Представляется, что книга Эткинда знаменует собой начало причинно-следственного анализа занятий темой ГУЛАГа, которые ранее не велись или игнорировались. Следуя за разрабатываемыми в последние десятилетия философскими дискурсами о холокосте, Эткинд пытается выявить своеобразие мемориальной культуры в постсоветской России, причем в центре выстраиваемой им теории находится тесное взаимодействие между памятью и скорбью. Эткинд работает с психоаналитическими понятиями, в применении к российским условиям обретающими в его интерпретации поразительную остроту. Тезисы Эткинда еще предстоит осмыслить – и в России, где можно надеяться на рецепцию этой вышедшей в США книги, и на Западе, где усвоение его теоретического подхода могло бы заполнить пробелы в изучении преступлений сталинизма. Эткинд описывает практики скорби, но также их отсутствие и подавление, то, что он называет «кривым горем», warped mourning, эту мучительно искаженную, не приносящую облегчения скорбь, которая чинит препятствия самой себе. Уже во введении к своей книге Эткинд говорит о «миметическом горе», mimetic mourning, определяя его как

<…> повторяющуюся реакцию на потерю, которая символически воспроизводит саму потерю. В миметической работе памяти и воображения состоит сама сущность горя. Как это случилось? Где и когда? Почему все произошло именно так? Могло ли оно обернуться иначе? Мог ли я что-то сделать, чтобы предотвратить потерю? Скорбящий задает эти вопросы себе и другим, делая их и себя рассказчиками и свидетелями, которые обмениваются правдой или фантазиями о сущности и обстоятельствах утраты. Независимо от того, есть ли у скорбящего факты и свидетельства, говорящие о том, что произошло, или его воспоминания – плод одной фантазии, работа горя неизменно воспроизводит прошлое в воображении, тексте, общении или спектакле[58 - Эткинд. Кривое горе. С. 10–11.].

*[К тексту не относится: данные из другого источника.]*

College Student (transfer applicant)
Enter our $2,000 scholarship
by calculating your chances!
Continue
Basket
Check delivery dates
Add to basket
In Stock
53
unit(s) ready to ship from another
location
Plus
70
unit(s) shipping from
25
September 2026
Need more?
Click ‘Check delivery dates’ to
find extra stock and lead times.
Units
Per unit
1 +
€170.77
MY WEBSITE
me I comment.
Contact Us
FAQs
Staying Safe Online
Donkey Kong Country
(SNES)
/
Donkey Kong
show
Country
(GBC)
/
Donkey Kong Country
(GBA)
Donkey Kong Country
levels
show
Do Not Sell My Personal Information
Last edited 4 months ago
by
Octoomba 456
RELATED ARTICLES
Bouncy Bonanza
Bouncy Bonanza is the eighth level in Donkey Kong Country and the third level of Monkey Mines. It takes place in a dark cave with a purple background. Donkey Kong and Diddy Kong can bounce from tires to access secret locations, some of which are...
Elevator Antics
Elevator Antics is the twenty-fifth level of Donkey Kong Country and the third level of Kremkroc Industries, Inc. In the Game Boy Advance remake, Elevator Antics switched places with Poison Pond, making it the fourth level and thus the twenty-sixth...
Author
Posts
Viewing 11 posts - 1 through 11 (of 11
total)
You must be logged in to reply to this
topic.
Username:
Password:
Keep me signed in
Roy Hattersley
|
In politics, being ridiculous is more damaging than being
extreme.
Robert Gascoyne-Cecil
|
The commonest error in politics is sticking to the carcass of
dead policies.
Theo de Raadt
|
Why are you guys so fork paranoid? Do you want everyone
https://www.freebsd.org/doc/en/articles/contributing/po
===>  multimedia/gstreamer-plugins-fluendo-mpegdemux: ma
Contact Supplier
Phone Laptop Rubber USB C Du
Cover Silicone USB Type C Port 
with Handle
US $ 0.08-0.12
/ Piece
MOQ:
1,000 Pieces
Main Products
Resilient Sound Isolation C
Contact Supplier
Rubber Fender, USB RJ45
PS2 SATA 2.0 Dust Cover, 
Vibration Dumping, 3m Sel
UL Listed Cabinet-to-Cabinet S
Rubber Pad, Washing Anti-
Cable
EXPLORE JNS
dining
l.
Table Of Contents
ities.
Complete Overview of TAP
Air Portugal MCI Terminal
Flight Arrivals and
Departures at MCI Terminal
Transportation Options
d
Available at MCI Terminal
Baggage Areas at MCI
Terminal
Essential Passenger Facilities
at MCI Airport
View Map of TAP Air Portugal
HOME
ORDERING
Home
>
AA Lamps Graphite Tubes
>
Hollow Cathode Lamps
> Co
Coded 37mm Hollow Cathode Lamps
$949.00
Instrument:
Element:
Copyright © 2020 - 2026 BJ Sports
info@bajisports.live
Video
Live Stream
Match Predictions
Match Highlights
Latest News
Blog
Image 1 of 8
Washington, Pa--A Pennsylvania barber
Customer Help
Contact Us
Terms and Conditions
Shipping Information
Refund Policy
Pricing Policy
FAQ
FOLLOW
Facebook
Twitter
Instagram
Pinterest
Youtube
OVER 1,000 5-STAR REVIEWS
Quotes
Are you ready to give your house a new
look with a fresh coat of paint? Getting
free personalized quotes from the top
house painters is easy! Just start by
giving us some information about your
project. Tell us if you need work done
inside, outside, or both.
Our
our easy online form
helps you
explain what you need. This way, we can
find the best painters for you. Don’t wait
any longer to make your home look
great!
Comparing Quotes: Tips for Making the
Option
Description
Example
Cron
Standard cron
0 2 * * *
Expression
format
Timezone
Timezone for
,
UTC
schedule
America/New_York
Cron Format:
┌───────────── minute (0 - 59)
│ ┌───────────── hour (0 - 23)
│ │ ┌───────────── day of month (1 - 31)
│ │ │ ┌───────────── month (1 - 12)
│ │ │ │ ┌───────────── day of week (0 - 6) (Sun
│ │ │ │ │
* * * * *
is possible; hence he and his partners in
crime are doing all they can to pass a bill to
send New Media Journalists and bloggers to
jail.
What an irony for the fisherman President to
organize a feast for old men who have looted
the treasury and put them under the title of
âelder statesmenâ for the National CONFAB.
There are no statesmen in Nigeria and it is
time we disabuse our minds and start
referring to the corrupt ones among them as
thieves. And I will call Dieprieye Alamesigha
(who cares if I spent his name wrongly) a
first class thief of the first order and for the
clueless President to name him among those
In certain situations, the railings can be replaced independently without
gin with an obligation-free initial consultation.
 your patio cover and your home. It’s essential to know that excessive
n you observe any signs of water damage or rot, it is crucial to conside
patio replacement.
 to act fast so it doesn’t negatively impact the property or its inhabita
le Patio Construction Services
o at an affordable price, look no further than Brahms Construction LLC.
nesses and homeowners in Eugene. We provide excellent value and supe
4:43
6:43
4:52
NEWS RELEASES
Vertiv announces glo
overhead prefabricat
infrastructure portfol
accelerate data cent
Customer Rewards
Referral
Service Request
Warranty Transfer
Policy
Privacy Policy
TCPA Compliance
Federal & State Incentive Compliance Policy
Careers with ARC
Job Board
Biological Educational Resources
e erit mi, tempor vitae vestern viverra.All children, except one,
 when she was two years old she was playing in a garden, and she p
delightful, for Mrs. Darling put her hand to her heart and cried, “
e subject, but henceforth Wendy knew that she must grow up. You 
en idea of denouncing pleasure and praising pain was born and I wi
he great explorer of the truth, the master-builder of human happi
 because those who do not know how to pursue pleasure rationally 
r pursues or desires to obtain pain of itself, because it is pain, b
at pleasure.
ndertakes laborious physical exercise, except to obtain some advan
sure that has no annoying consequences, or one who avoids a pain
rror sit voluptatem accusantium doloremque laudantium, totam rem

Таковы программные тезисы о горе/горевании, звучащие как некое правило. Когда оно нарушается, заключает Эткинд, процесс скорби тоже нарушается и «искривляется». Откуда берется этот сбой в выражении горя? Главной причиной Эткинд считает неведение о судьбе исчезнувших:

Многие умерли в тюрьмах и лагерях, но вести об их смерти могли дойти до родных и друзей лишь спустя годы или десятилетия. <…> Приговор не имел предсказательной силы. Источник репрессий – государство – был и единственным источником информации. Патологическое состояние неопределенной потери возникало всякий раз, когда близкий человек исчезал по непонятным причинам; когда он мог оказаться жив и, возможно, мог еще вернуться; когда информации о нем не было или она была недостоверной[59 - Там же. С. 32.].

Он настаивает на факте «выпадения» горя, помещая причины и следствия этого отсутствия в концептуальное поле, питаемое психоанализом и научной фантастикой. Не получившее выражения горе заставляет неоплаканных возвращаться в виде нежити, духов, призраков, жутких во фрейдовском смысле слова. Рассматривая демонологию, вампиризм, поэтику зомби в кинематографических и литературных произведениях постсоветского времени, Эткинд вычленяет ведущий мотив: пугающее возвращение вырвавшихся из забвения жертв, которые остались неоплаканными и теперь «мстят».